EMS director Charles Stewart said that he had researched EMS response to the Foster Henigan call and found that on-board GPS tracking indicates an ambulance was on scene 23 minutes after the initial 911 call. He also noted that GPS info shows that ambulance took the correct route to eastern Lide Springs Road, using N. Charleston Road instead of Mechanicsville Hwy.
Stewart said the Nov. 22 911 call came in at 13:24 (1:24 pm), an ambulance was dispatched from the Hwy 151 base (behind the Sheriff’s Office) at 13:29, and it arrived at the scene at 13:47 – a drive time of 18 minutes, which he said would preclude having taken the wrong route.
“I don’t know that we could have gotten there any faster in this particular case,” Stewart said.
Stewart added that the dispatcher on this call took pains to explain to all responders that they must access the address via N. Charleston Road.
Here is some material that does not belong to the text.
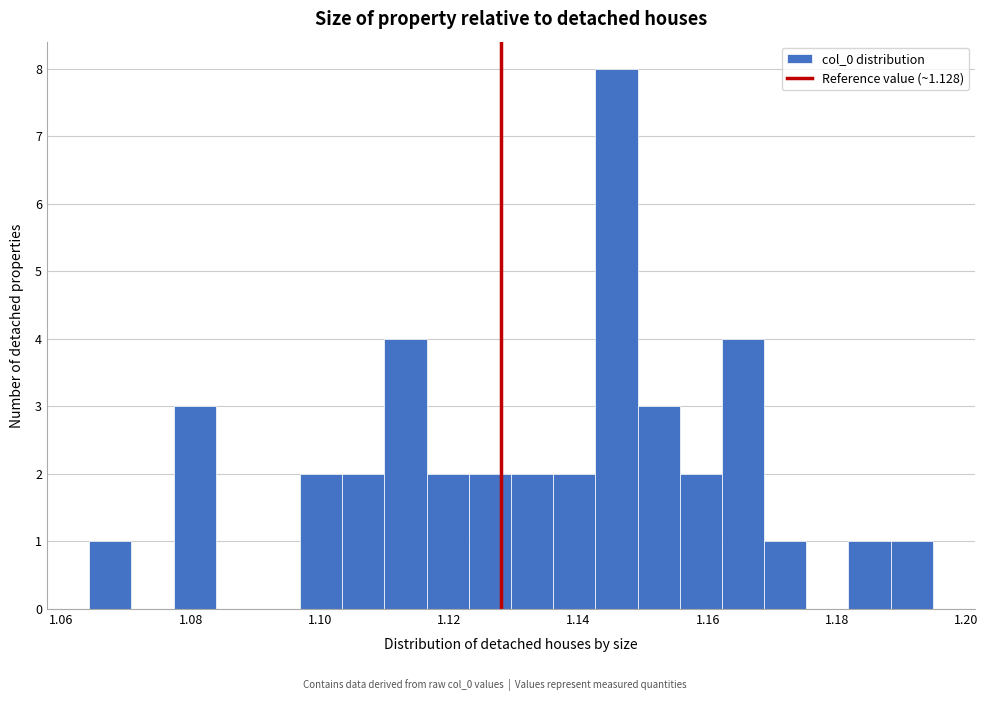

Read against the x-axis, roughly where is the centre of the tallest bar?

1.146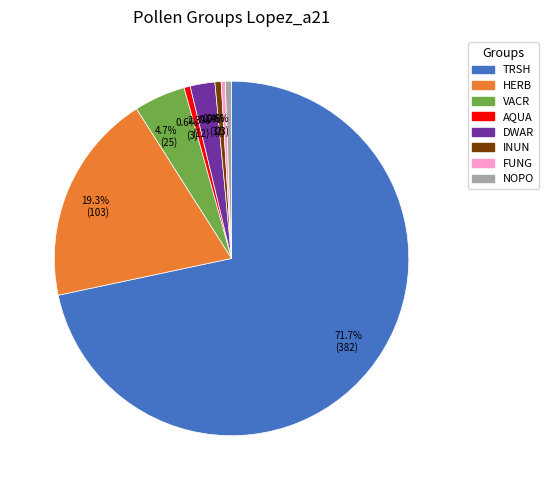

Does any single category account for the majority?

Yes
He said it is now standard procedure that all emergency responders are reminded to use N. Charleston Road to reach residents of eastern Lide Springs.
“If they go out there now, can they get down that road?” asked council member Dannie Douglas.
“Now that’s a whole other story about the quality of travel. That’s a whole other situation,” replied Stewart.
Regarding that aspect, Darlington County attorney Jim Cox reminded council that, barring amendments to existing ordinances, their hands are tied when it comes to improving the condition of Lide Springs Road.
“Our county ordinance says that if a private dirt road is going to come into the county system, it has to be brought up to current county standards,” said Cox.
Cox noted that Lide Springs Road has problems with no easy solutions. It lacks consistent right-of-way, which would require easements from residents to remedy, and one resident has, apparently without permission, blocked the passage from east to west. He also warned that if council should make an exception for Lide Springs Road, then “a real parade” of citizens could turn up requesting similar treatment.
As has been the case at previous meetings when this issue came up, council members expressed sympathy and a willingness to help. Wilhelmina Johnson moved that council take action to repair the road, but her motion failed with a 4 to 4 tie vote.
Council chair Bobby Hudson suggested getting a group of council members together for a tour of the road, to see the problem up close and possibly come up with a feasible plan to assist residents.